▶ _Requirement_
When copying the listing below, skip every picture and repeat exactly the lines from the first one through the line that contains "example, the ratio could be how many reps do".

▶ _Source data_
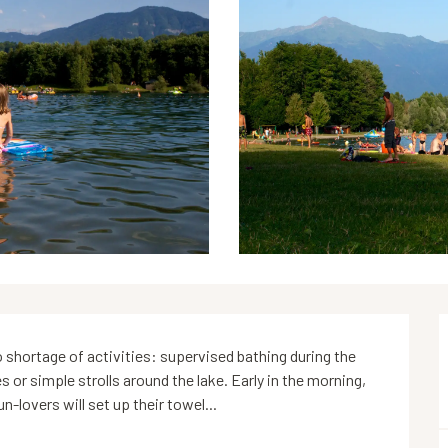
 shortage of activities: supervised bathing during the 
or simple strolls around the lake. Early in the morning, 
n-lovers will set up their towel...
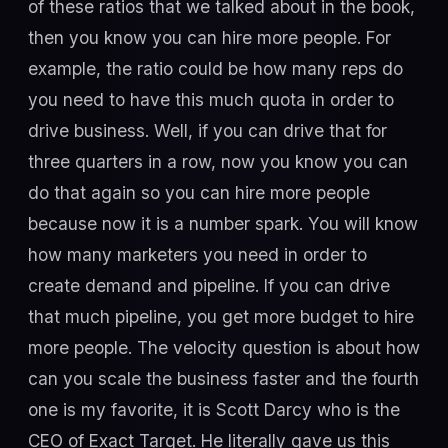
of these ratios that we talked about in the book,
then you know you can hire more people. For
example, the ratio could be how many reps do
you need to have this much quota in order to
drive business. Well, if you can drive that for
three quarters in a row, now you know you can
do that again so you can hire more people
because now it is a number spark. You will know
how many marketers you need in order to
create demand and pipeline. If you can drive
that much pipeline, you get more budget to hire
more people. The velocity question is about how
can you scale the business faster and the fourth
one is my favorite, it is Scott Darcy who is the
CEO of Exact Target. He literally gave us this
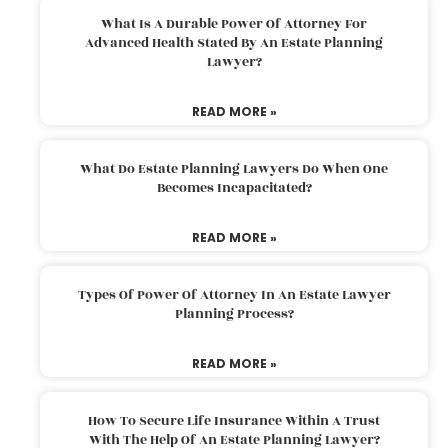
What Is A Durable Power Of Attorney For
Advanced Health Stated By An Estate Planning
Lawyer?
READ MORE »
What Do Estate Planning Lawyers Do When One
Becomes Incapacitated?
READ MORE »
Types Of Power Of Attorney In An Estate Lawyer
Planning Process?
READ MORE »
How To Secure Life Insurance Within A Trust
With The Help Of An Estate Planning Lawyer?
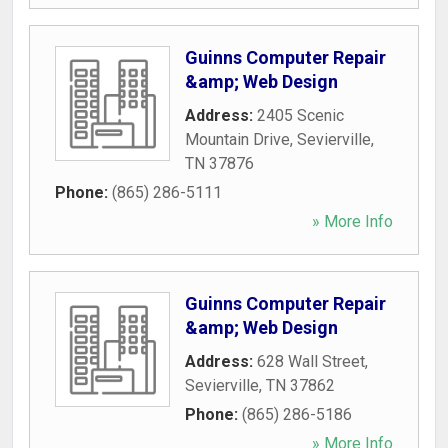
Guinns Computer Repair
&amp; Web Design
Address:
2405 Scenic
Mountain Drive
,
Sevierville
,
TN
37876
Phone:
(865) 286-5111
» More Info
Guinns Computer Repair
&amp; Web Design
Address:
628 Wall Street
,
Sevierville
,
TN
37862
Phone:
(865) 286-5186
» More Info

▶ _Solution to the exercise_
 shortage of activities: supervised bathing during the 
or simple strolls around the lake. Early in the morning, 
n-lovers will set up their towel...
of these ratios that we talked about in the book,
then you know you can hire more people. For
example, the ratio could be how many reps do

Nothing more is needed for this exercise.